Saturday, December 6, 2008

life in florida...

lately, i've had a lot of time to think about what i'm in florida for. it's been a struggle between how i feel versus what God has done.

i'm unhappy in florida. unhappy because i miss my church, friends and the weather of tn. unhappy because i hate the driving here and the feeling of not being safe. it's true discomfort to have to pry open other friendships here so i can squeeze in....

feeling unhappy and uncomfortable lead me to start to think that maybe this isn't where i'm supposed to be. "if i'm not happy then surely that means i'm not in the right place, right?" thats something i faced God with last night while driving. Sooo not my comfort zone.

people keep asking me, "how's it going in florida?!" and things are well but inside i'm just not happy because things are taking longer than expected. i have to be trained and the people needed to train me are sooo busy with other stuff that i feel frustrated. thoughts like "is this really gonna ever happen?" come to mind.

Frustration.

so as i was confessing all this to God last night, i was reminded of my life earlier this spring when i was feeling similar frustration at wayfm....things were going so slow. my mentor helped me realize that i wasn't content because i was placing my hope in this job instead of in the Lord. Lots of stuff i need changed and transformed...

so that's where i'm at. i'm placing my hopes so much on this job that when i'm not doing stuff related to it, i'm growing restless.
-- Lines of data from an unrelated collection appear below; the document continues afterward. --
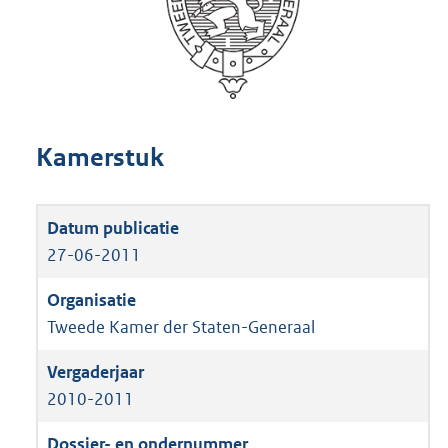
Kamerstuk
27-06-2011
Tweede Kamer der Staten-Generaal
2010-2011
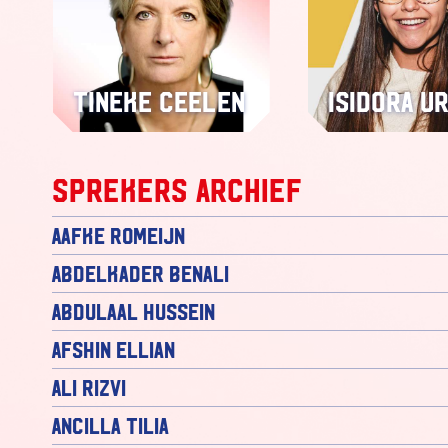
Tineke Ceelen
Isidora Ur
Sprekers archief
Aafke Romeijn
Abdelkader Benali
Abdulaal Hussein
Afshin Ellian
Ali Rizvi
Ancilla Tilia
Oops.

my relationship with God suffers because my focus is on me. i'm my own worst idol.

Friday, August 8, 2008

First one!

Just testing it out. I was inspired by Leeland's bloggin' so I thought why not! Right now I'm procrastinating. I should be working on something but I'm not. Let me be rebellious! I'm board-operating at WAY-FM in Franklin, TN. This is usually a boring job but it's a "foot in the door." Tonight our friend from Haiti arrives to America for the very first time! His name is Rodrigue and we met him on our mission trip to Haiti. I've been to Haiti twice. I'm glad. This is a country I want to continue to visit and help however God leads.